===== Provided passage =====
Last reviewed 28 September 2021

Greater than obesity and smoking, air pollution is the UK’s largest environmental health risk, leading to some 40,000 early deaths each year and costing the UK economy £20 billion annually.

The World Health Organization (WHO) has now completed a review of the guideline air quality levels it set in 2006 and has published much stricter limits — a move welcomed by the British Safety Council (BSC), which has immediately called on the Government to set robust legal limits in the UK.

The WHO has halved the air quality guideline limit for fine particulate matter (PM2.5) and has slashed by 75% the limit for nitrogen dioxide (NO2). In comparison, the current legal limits in the UK for these pollutants are, the BSC believes, disturbingly high.

“While toxic air is potentially harmful to everyone”, it points out, “the risk of exposure is greater for outdoor workers, for whom the street is their workplace. This means ambient air pollution must be fully recognised as the occupational health issue it is.”

Given that unsafe air is not something society should simply accept, the BSC argues for changes to the Environment Bill currently being considered by Parliament.

Chief Executive Mike Robinson said: “As health effects have been found even at the lowest levels of PM2.5 that have been measured, and well below the previous WHO Guidelines of 10 µg/m3, we welcome these stricter WHO limits, which, if implemented in UK law, should help protect outdoor workers from toxic air.”

For many outdoor workers in the UK, he went on, the reality is that drawing breath during their working day is shortening their life. For them, ambient air pollution has turned the simple, human act of breathing into a deadly occupational hazard.
===== Data section =====
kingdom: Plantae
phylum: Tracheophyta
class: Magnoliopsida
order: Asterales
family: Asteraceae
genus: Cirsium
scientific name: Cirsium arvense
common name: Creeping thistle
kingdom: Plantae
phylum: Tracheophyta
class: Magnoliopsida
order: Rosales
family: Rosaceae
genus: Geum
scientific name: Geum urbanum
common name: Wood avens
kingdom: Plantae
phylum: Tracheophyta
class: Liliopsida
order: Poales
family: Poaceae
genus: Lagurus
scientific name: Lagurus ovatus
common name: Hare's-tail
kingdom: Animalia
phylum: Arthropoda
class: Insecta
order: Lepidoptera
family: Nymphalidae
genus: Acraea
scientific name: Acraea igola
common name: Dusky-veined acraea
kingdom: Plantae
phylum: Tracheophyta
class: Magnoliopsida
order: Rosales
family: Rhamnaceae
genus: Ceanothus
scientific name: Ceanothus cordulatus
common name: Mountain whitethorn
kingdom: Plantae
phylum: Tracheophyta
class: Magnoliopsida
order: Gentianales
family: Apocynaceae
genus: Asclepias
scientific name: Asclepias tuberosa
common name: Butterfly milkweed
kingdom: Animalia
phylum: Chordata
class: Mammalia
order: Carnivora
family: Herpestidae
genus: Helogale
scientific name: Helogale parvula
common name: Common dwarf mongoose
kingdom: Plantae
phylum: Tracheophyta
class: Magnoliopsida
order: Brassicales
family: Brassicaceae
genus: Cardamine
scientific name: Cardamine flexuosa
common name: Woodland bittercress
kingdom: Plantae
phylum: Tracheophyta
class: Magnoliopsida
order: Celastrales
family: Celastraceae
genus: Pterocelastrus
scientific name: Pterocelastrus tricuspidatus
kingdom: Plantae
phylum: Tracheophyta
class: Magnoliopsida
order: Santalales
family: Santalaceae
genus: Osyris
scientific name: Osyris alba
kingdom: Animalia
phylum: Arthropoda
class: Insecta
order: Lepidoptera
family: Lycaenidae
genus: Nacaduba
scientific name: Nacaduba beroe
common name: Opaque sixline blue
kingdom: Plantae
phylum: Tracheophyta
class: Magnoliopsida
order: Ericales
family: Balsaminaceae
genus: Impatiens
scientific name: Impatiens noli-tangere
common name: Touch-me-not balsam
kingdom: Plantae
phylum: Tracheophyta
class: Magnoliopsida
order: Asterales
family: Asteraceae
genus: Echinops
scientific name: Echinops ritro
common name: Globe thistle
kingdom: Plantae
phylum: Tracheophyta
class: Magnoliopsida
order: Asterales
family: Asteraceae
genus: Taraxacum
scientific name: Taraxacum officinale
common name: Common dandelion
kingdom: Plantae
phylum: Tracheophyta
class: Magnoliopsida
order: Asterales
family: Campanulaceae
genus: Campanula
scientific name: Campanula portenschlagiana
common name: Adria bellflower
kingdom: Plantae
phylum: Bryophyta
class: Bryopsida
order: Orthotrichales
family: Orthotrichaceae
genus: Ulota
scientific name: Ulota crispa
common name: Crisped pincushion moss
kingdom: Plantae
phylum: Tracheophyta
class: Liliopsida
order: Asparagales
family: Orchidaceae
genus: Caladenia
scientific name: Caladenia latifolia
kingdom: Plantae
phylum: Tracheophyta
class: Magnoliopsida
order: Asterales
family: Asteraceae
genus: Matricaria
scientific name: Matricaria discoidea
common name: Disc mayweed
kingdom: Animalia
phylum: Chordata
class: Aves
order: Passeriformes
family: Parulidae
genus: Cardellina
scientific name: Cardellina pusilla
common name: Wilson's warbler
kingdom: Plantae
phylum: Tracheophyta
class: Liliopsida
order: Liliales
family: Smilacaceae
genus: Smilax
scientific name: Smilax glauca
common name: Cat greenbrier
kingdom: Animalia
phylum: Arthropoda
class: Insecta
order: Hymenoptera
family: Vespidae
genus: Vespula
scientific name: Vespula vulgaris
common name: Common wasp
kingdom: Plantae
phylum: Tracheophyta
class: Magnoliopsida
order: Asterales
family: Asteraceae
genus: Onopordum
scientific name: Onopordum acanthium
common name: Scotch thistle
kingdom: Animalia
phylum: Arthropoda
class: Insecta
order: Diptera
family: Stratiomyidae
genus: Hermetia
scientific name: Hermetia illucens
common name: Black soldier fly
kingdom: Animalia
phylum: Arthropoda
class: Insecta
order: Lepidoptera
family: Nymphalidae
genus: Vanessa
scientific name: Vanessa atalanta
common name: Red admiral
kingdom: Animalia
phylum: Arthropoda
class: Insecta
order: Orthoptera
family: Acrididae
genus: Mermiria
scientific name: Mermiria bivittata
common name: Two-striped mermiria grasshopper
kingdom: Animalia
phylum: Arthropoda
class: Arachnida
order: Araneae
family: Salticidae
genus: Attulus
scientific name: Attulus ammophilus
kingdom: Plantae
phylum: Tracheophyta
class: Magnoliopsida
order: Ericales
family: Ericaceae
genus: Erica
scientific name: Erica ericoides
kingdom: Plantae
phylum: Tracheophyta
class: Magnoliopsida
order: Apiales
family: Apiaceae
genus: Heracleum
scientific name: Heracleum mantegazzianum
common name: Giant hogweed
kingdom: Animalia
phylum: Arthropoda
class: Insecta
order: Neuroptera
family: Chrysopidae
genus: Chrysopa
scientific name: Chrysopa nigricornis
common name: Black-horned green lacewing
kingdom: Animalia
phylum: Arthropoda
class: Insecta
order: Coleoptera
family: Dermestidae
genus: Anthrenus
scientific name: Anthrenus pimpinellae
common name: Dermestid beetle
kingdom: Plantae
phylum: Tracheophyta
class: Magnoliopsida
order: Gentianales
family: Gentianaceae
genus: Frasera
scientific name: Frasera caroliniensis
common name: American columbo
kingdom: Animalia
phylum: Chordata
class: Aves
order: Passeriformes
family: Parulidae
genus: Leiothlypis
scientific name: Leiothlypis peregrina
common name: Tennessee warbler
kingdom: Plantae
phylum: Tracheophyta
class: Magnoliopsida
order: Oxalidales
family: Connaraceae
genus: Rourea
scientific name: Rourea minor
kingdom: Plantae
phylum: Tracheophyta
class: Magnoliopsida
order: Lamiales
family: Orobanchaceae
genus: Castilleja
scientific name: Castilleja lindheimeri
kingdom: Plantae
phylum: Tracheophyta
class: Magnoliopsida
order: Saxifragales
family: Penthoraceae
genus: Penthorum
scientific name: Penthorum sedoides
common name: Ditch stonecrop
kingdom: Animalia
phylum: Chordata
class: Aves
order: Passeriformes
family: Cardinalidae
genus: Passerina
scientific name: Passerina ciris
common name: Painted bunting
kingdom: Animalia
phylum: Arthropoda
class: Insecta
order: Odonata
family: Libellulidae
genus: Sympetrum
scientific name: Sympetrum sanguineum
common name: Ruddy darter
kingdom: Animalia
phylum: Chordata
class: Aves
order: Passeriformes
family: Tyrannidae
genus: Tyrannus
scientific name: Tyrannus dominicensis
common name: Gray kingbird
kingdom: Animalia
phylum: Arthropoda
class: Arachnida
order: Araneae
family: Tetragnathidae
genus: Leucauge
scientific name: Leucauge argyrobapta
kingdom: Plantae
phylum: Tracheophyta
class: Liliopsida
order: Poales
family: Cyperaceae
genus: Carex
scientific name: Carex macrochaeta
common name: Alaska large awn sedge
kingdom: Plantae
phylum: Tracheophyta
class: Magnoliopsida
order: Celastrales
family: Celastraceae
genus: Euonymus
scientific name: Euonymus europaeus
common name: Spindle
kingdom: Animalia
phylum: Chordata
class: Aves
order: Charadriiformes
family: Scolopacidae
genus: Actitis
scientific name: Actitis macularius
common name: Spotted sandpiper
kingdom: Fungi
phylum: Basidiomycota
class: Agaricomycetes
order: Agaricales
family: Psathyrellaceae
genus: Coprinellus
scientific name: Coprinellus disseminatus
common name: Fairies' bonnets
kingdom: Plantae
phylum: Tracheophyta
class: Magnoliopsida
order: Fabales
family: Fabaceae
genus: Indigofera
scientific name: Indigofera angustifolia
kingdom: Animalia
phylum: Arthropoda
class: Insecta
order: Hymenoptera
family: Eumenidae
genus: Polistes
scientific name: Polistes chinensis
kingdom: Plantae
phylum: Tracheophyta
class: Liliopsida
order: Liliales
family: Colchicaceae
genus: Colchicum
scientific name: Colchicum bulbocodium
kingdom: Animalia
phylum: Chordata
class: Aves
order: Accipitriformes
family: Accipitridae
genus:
=====
→ Problems to solve
(1) Answer these questions from the air pollution article, one answer per line:
(a) About how many early deaths does air pollution cause in the UK each year?
(b) By what percentage did the WHO cut its guideline limit for nitrogen dioxide?
(c) What was the previous WHO guideline level for PM2.5?
(2) Using the air pollution article, decide whether each statement agrees with it. Answer yes or no and quote the words that decide it.
(a) The WHO doubled its guideline limit for fine particulate matter.
(b) Air pollution costs the UK economy £20 billion a year.
(c) The British Safety Council says outdoor workers face a greater risk of exposure.
(3) Reproduce the air pollution article from "Greater than obesity" up to and including "limits in the UK.".

→ Exercise answers
(1)
(a) Some 40,000.
(b) 75%.
(c) 10 µg/m3.

(2)
(a) No: "The WHO has halved the air quality guideline limit for fine particulate matter (PM2.5)"
(b) Yes: "costing the UK economy £20 billion annually"
(c) Yes: "the risk of exposure is greater for outdoor workers, for whom the street is their workplace"

(3)
Greater than obesity and smoking, air pollution is the UK’s largest environmental health risk, leading to some 40,000 early deaths each year and costing the UK economy £20 billion annually.

The World Health Organization (WHO) has now completed a review of the guideline air quality levels it set in 2006 and has published much stricter limits — a move welcomed by the British Safety Council (BSC), which has immediately called on the Government to set robust legal limits in the UK.